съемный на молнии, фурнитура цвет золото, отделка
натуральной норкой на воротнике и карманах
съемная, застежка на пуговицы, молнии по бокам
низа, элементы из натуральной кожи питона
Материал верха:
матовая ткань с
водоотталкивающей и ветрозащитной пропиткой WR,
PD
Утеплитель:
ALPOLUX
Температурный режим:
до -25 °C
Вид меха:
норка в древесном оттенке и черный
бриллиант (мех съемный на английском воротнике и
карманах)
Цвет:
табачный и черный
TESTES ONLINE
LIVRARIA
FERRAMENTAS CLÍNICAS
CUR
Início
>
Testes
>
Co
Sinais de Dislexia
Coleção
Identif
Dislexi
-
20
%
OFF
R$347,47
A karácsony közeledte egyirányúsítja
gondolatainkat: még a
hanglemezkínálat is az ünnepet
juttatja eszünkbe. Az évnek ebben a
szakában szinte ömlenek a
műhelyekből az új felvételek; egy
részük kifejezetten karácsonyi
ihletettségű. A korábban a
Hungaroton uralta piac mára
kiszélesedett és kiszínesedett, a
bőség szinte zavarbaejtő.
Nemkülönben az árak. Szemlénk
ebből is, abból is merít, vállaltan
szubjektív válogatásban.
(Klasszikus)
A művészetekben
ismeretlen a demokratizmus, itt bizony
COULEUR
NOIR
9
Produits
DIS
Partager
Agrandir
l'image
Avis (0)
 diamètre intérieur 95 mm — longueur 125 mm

--

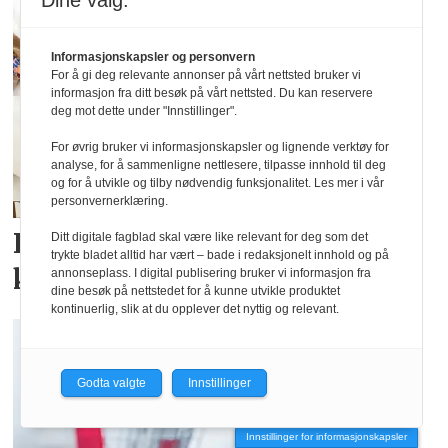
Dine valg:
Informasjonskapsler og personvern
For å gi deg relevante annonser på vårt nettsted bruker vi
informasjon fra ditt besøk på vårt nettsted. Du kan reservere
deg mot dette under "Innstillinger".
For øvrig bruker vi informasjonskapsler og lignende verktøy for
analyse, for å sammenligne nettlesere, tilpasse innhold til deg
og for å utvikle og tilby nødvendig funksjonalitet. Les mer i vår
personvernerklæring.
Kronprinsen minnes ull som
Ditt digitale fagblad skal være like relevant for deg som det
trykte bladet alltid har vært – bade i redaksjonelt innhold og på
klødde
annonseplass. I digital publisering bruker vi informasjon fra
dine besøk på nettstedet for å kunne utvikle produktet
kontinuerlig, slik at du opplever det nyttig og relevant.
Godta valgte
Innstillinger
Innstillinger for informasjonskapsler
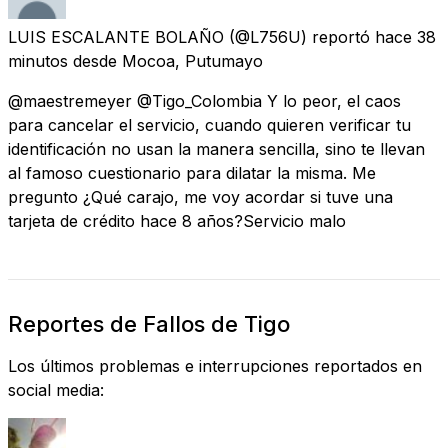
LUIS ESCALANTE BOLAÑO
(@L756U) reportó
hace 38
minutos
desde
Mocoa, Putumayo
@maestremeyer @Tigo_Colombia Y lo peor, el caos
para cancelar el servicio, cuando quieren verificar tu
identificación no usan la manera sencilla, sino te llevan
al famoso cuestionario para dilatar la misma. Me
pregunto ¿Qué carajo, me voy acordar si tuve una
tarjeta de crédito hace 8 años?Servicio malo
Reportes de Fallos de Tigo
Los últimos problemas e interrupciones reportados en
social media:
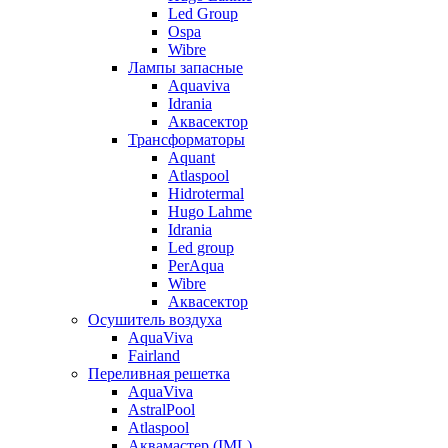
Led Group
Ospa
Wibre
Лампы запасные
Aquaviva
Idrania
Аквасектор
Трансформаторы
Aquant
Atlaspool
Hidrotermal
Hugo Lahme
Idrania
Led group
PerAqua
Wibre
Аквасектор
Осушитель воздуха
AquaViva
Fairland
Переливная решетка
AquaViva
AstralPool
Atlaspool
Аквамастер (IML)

=== GOAL OF THE EXERCISE ===
Write out exactly the lines above from the line with "A karácsony közeledte egyirányúsítja" through the line with "diamètre intérieur 95 mm — longueur 125 mm", both of them included, and leave out all other lines.

=== SOLVED EXERCISE ===
A karácsony közeledte egyirányúsítja
gondolatainkat: még a
hanglemezkínálat is az ünnepet
juttatja eszünkbe. Az évnek ebben a
szakában szinte ömlenek a
műhelyekből az új felvételek; egy
részük kifejezetten karácsonyi
ihletettségű. A korábban a
Hungaroton uralta piac mára
kiszélesedett és kiszínesedett, a
bőség szinte zavarbaejtő.
Nemkülönben az árak. Szemlénk
ebből is, abból is merít, vállaltan
szubjektív válogatásban.
(Klasszikus)
A művészetekben
ismeretlen a demokratizmus, itt bizony
COULEUR
NOIR
9
Produits
DIS
Partager
Agrandir
l'image
Avis (0)
 diamètre intérieur 95 mm — longueur 125 mm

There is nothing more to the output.